start Passage provided

The argument can be summarized as:

1\. Skipping ads quickly on every chance you get means you are watching the
video for "free". Which isn't fair to the creator

2\. Not skipping ads in order to support the creator isn't great for
advertisers either.

3\. That said, Google is moving towards deprecating 30 second unskippable ads
(unskippable ads will have to be 15-20 seconds or less). This means that users
in general view ads longer than 20 seconds to be intrusive which means that
the majority of people are likely skipping ads unless they are really
compelling.

4\. It's an unfortunate situation to be in but I choose to side with the
content creators since ultimately they drive the whole site. YouTube ads
should in the future normalise towards the better format of 15 seconds or less
and most of them will become unskippable. This will happen regardless of this
extension especially given that the majority of their traffic will come from
mobile anyway.

5\. Thus in the practical view of things, this chrome extension is likely to
be used by a maximum of 1000 users (being extremely generous here). The market
says that people just want to skip 5 seconds in. Not be ethical. And so I
resolve the ethics conundrum within myself by accepting that this isn't likely
to affect the YouTube eco system as a whole negatively, but it will at the
very least, play a tiny part in contributing to the creators well being over
time.

Last note: I really love YouTube Red. I broke borders using my VPN to get it
but the hassle of having to keep the VPN going to use it especially on the
mobile is a problem. Also I'm scared that YouTube will ban my entire Google
account for breaking ToS so I stopped. The day they make it available
globally, I'll be a happy person with a credit card at the ready :).

end Passage provided
start Recorded data

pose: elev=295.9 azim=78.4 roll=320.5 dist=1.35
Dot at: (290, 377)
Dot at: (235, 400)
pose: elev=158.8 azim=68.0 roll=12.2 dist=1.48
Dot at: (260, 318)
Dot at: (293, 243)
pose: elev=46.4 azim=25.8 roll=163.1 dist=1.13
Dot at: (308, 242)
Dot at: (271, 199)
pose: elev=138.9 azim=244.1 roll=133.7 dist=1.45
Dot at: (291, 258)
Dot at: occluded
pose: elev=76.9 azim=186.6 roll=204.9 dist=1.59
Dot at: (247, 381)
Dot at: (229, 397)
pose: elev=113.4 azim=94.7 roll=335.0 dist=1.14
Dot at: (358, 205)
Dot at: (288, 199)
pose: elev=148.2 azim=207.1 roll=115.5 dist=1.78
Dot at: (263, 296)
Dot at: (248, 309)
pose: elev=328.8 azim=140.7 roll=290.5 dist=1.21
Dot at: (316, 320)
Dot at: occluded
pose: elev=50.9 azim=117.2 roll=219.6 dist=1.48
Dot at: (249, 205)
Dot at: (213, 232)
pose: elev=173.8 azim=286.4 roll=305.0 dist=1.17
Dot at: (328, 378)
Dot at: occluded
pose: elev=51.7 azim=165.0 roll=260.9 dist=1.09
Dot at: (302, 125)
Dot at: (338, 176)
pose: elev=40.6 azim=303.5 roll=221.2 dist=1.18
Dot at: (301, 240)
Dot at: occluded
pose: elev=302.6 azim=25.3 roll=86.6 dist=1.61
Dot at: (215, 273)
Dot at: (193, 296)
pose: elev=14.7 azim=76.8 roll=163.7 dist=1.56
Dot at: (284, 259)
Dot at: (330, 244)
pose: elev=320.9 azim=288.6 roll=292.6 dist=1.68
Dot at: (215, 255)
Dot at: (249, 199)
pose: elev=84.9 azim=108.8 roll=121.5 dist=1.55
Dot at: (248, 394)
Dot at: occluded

end Recorded data

List of tasks -
**A)** In the post on skipping YouTube ads, what length limit does it give for unskippable ads once Google deprecates the 30-second ones?
**B)** Copy the post on skipping YouTube ads word for word, starting with "3\. That said, Google" and going on through "mobile anyway.".

Solution set -
**A)** 15-20 seconds or less.

**B)**
3\. That said, Google is moving towards deprecating 30 second unskippable ads
(unskippable ads will have to be 15-20 seconds or less). This means that users
in general view ads longer than 20 seconds to be intrusive which means that
the majority of people are likely skipping ads unless they are really
compelling.

4\. It's an unfortunate situation to be in but I choose to side with the
content creators since ultimately they drive the whole site. YouTube ads
should in the future normalise towards the better format of 15 seconds or less
and most of them will become unskippable. This will happen regardless of this
extension especially given that the majority of their traffic will come from
mobile anyway.